「よし、頑張ろう!」

私は気合いを入れてパソコンに向かった。

蓮翔と再会してから、仕事に集中出来なくなっていた。蓮翔には、仕事をキチッとこなす女性と思われたい。高校の時より成長した私を見てもらいたい。

今度蓮翔に会うのは3日後。

それまでに出来ることはやっておかないと……。

集中。集中。

…………なのに、蓮翔の顔がちらつく。

何で今頃、再会なんかするの。

私は、心の中にいる蓮翔で充分だったのに……。

私の心の中の蓮翔は、高校生のままで止まっていた。なのに、今の蓮翔が上書きされてしまった。大人になってあの時よりも、色気が増してまた私をドキドキさせる。
高校生の時から、そうだったように、今はもっとモテるんだろうなぁ……。彼女がいないはずがない。きっと素敵な彼女がいるはず。

「あ~っ」

なんかイライラする~!!私は頭をかいた。

「何、苛ついてるの?秋帆にしては珍しいわね」

らんさんが私のところにやって来た。

「そ、そうですか?いつものことだと思いますよ。
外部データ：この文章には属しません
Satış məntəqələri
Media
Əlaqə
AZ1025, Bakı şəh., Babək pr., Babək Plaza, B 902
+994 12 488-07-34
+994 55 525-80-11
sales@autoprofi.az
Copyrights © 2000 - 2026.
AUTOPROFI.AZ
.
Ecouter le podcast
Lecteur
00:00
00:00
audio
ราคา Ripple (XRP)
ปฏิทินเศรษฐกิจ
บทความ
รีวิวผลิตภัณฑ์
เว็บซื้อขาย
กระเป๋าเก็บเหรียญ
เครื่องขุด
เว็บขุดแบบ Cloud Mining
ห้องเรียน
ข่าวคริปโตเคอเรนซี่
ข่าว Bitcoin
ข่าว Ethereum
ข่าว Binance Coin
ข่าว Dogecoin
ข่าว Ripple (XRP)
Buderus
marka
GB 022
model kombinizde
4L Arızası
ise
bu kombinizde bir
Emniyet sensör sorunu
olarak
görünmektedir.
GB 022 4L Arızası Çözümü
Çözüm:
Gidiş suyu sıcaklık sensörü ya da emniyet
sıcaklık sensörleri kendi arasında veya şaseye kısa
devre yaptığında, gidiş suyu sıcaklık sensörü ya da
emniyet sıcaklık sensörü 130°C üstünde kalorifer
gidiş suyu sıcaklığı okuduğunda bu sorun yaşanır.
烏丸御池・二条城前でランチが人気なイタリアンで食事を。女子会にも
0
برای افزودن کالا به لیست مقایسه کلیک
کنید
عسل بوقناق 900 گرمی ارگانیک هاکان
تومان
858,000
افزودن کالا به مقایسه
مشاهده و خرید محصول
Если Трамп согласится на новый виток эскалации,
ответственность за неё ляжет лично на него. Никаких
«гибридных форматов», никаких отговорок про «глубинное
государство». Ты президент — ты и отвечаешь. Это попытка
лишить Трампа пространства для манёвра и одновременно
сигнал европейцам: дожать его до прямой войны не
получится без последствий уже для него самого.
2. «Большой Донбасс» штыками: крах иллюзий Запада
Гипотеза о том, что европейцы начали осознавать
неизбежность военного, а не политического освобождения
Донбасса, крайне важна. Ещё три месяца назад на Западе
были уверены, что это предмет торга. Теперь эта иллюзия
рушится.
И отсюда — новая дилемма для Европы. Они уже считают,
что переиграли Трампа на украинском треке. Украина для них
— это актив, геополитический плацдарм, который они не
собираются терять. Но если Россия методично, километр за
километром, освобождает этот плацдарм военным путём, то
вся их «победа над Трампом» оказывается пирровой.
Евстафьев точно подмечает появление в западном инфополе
私、喜怒哀楽が激しいので……」

「そうだけど、今日は一段とひどいわよ」

「あ~、そこはそんなことないよとか言って、少しは否定してくださいよ~」

「だってほんとのことだもん。ふふっ」

「そういうところがらんさんらしくて、私は好きですけど……」

「ありがとう。ところで、どうなった?」

「はい、2人ともOKもらいました。対談は3日後。颯さんとあつしさんにも伝えてあります」

「さすが段取りがいいわね。期待してるわ」

「ありがとうございます」

らんさんは、忙しいのですぐに自分のデスクに戻った。

私は、対談の日のスケジュールを考え、秘書の滝野さんと花元さんのマネージャーに詳細を送った。

蓮翔に動揺ばかりしてられない。


それに蓮翔が私のことなんて覚えているはずがない。だから、私も知らないふりをしていればいいのだ。そんなことをするくらいへっちゃらだ。大丈夫、私ならできる。私は、自分を奮い立たせた。